Excerpted passage:
┄┄┄┄┄┄

Lack of innovation has become a growing problem in the gaming industry, chiefly due to skyrocketing costs. Creating a top-tier game for PCs or video game consoles these days costs $20 million or more.

Some have viewed episodic gaming - smaller, downloadable "chapters" of a bigger title - as a possible cure. Rather than making big-budget games, the idea goes, developers can test new ideas in smaller bites.

Carmack said he feels the budget for episodic games could still run higher than many might expect, which could ultimately lead to a lot of 'me too' downloadable titles.

Cell phone games, though, cost a considerably less than PC or console games. If a game series can attract a devoted enough following on those devices, making a larger budget version for an Xbox or PlayStation won't carry as much risk.

"It sucks to risk $20 million on a new title these days," he said. "The industry sees maybe one truly new game per year. And we're as guilty of this at id (Software) as anyone. I mean, we have 'Doom 3,' 'Quake 4,' 'Wolfenstein'. It's not a bad thing. The industry likes that reliability and the consumer knows what they like."

Carmack's foray into the world of cell phone gaming can be partially attributed to his wife, who noticed men standing around the mall playing games on their phones as their wives shopped or tried on clothes.

She started approaching them and asking if the games were any fun. The answer, almost universally, was "No, but it's a good way to kill time."

A role-playing adaptation of "Doom" was Carmack's first stab at cell phone games. Now he's created "Orcs and Elves," which is the first new intellectual property from id Software since "Quake" was released in 1996.

┄┄┄┄┄┄

Recorded data:

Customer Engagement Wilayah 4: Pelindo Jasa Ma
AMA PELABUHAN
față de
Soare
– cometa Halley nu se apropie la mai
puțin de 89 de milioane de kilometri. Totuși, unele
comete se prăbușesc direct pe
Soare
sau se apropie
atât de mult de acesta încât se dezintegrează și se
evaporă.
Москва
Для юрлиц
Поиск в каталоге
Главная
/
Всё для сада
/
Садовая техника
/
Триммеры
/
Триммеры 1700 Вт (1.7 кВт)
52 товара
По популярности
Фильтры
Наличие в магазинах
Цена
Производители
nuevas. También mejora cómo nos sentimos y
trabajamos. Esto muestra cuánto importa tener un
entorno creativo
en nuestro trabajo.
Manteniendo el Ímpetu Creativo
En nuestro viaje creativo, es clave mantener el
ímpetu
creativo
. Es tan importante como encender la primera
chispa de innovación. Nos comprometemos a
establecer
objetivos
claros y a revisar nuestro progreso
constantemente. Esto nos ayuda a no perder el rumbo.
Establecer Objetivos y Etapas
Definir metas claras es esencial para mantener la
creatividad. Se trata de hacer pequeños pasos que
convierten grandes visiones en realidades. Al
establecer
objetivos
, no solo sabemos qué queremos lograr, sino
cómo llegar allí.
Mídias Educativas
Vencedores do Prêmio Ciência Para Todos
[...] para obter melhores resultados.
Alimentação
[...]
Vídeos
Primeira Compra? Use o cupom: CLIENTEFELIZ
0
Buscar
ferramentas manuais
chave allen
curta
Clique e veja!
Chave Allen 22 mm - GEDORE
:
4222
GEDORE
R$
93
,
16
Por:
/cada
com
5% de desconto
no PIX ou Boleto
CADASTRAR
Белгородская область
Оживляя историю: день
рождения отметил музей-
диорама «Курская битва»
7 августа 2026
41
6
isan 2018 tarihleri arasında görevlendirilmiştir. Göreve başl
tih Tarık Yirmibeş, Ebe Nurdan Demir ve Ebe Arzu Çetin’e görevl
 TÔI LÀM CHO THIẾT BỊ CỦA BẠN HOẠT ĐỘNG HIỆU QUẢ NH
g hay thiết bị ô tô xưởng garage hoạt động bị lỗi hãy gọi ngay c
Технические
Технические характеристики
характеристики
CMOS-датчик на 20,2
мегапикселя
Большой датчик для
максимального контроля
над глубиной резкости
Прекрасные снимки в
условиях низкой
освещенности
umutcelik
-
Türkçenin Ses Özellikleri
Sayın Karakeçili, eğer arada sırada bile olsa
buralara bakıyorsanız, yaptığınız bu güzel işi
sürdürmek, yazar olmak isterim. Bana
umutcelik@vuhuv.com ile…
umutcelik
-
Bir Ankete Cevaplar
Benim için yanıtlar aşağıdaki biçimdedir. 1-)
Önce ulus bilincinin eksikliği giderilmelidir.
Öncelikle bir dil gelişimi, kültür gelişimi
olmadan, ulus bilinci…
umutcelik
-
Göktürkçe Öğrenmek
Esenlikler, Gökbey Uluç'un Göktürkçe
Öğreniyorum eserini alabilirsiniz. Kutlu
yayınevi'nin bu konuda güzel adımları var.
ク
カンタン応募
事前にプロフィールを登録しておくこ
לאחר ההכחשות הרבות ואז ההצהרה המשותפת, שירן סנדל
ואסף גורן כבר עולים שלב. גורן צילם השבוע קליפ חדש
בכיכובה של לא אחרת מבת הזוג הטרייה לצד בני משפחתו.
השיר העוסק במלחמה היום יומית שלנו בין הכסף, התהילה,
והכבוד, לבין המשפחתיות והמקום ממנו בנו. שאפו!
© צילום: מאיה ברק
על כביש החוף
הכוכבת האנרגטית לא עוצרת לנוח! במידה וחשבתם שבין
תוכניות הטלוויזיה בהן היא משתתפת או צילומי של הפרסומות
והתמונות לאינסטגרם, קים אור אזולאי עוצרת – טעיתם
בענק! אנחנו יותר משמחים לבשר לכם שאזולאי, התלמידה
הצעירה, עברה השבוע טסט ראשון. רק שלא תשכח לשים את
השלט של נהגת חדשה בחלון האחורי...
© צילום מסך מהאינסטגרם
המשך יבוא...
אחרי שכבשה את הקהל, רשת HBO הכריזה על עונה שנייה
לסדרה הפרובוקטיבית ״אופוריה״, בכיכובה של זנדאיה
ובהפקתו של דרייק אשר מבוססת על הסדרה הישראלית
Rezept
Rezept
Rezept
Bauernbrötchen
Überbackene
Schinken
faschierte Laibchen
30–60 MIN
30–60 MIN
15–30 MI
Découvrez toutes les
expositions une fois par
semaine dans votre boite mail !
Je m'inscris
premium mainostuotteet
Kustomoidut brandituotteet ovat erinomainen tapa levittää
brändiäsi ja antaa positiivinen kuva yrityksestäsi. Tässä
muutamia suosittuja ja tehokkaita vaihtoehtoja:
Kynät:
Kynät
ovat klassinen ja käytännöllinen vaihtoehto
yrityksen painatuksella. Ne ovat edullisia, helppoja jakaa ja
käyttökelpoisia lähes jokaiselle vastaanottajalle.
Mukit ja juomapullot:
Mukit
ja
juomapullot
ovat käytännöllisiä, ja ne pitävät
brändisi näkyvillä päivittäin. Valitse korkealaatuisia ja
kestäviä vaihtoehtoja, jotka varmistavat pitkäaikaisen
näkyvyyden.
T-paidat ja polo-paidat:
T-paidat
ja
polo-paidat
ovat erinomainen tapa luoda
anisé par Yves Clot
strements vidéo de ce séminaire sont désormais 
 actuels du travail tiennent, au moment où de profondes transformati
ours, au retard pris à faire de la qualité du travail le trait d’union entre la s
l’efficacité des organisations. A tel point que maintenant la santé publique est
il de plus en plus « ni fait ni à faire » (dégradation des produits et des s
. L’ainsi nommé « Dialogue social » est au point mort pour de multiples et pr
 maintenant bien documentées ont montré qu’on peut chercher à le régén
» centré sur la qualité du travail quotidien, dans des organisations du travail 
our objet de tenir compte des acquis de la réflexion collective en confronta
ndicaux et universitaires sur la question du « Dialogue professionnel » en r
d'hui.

┄┄┄┄┄┄

What to work on:
1. According to the passage on game development costs, what is the first new intellectual property id Software has put out since "Quake" was released in 1996?
2. Carry the passage on game development costs forward, starting right after its final sentence.
The entries are separate material and have no connection to the passage on game development costs.

List of answers:
1. "Orcs and Elves."

2.
Finding the time to create it proved difficult.

In addition to working on id's next major release and assisting with games like "Enemy Territory: Quake Wars" and the next "Wolfenstein," Carmack spends Saturdays and Tuesday nights at Armadillo Aerospace, working on those aforementioned rockets, and he's got a son who's just shy of two years old.

To get "Orcs and Elves" made, he had to retreat to a hotel with no Internet connection, where he worked on nothing but the game for two days.

"I just sat down and programmed for the fun of it," he said. "I thought I'd get like a smoker's tick and feel the need to check e-mail, but I was pleased to find I didn't."

It seems to have paid off. "Orcs and Elves", published by Electronic Arts (Research), got a positive reception at E3, which has led to talk of a sequel. Carmack, though, has his eyes on a bigger cell phone prize.

"We're probably going to have a sequel to 'Orcs and Elves' but I'm really into the idea of a massively multiplayer cell phone title," he said. "I have absolutely no interest in going and competing with Blizzard in the high end of that market, but a cell phone version might be interesting."

The appeal of making games for cell phones, said Carmack, isn't necessarily the technical challenges - something that has long appealed to him on the PC side. Because the field is relatively new and has many limitations that today's gaming machines do not, it actually gives designers more control over how to create the game.

"Developing games for the PC and consoles is all about everything and the kitchen sink," he said. "In many ways, you don't have design decisions to make. You do it all. So I enjoy going back to making decisions about what's important as I'm working on a game."

As gaming becomes more and more technically advanced, the controversy it has created has typically come from content. Games with violent or sexual elements have caused uproars and saber-rattling amongst politicians.

While some laws have been passed on the state level to regulate the sale of 'Mature' rated games, they have all been tossed out by courts.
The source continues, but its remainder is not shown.